Let's talk the holidays, to the extent they apply. The first part of the movie is on New Year's, though it rarely seems like more than an afterthought. Later, on January 2nd (I think), they share resolutions to try and take their minds off what's happening. The movie's themes are mostly psychological, so presumably the season is selected as a reason they'd be free and would want to celebrate. In addition, it's not surprising to see snow around New Years, so that works out.
You could also look at the holiday as a sort of unfulfilled promise for the 20-somethings. They're looking forward to their lives, trying to define themselves, and - in the case of River - trying to start a relationship. It's a time of new beginnings, which should make what happens all the more horrifying. I'm not sure it does, but there's a good chance that was the intent.
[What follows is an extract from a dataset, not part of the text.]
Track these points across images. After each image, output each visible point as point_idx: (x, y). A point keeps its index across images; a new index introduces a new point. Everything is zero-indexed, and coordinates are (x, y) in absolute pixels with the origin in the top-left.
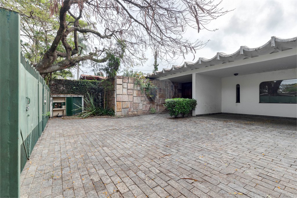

I don't want to judge this one too harshly, in part because others already have. And, as I keep saying, there are aspects to this worth applauding. Aside from some awkward bits in the car at the beginning, this mostly looks and sounds like a movie with some money behind it. Judging by that "6-day shoot" thing (which I'm assuming is true), the miniscule cast, and the fact the director and writer/producer are credited cast members (Laura M. Young has a bit part), I'm inclined to think this was made for very little money. If that's indeed the case, it deserves credit for hiding that.
But that certainly doesn't mean you need to watch it.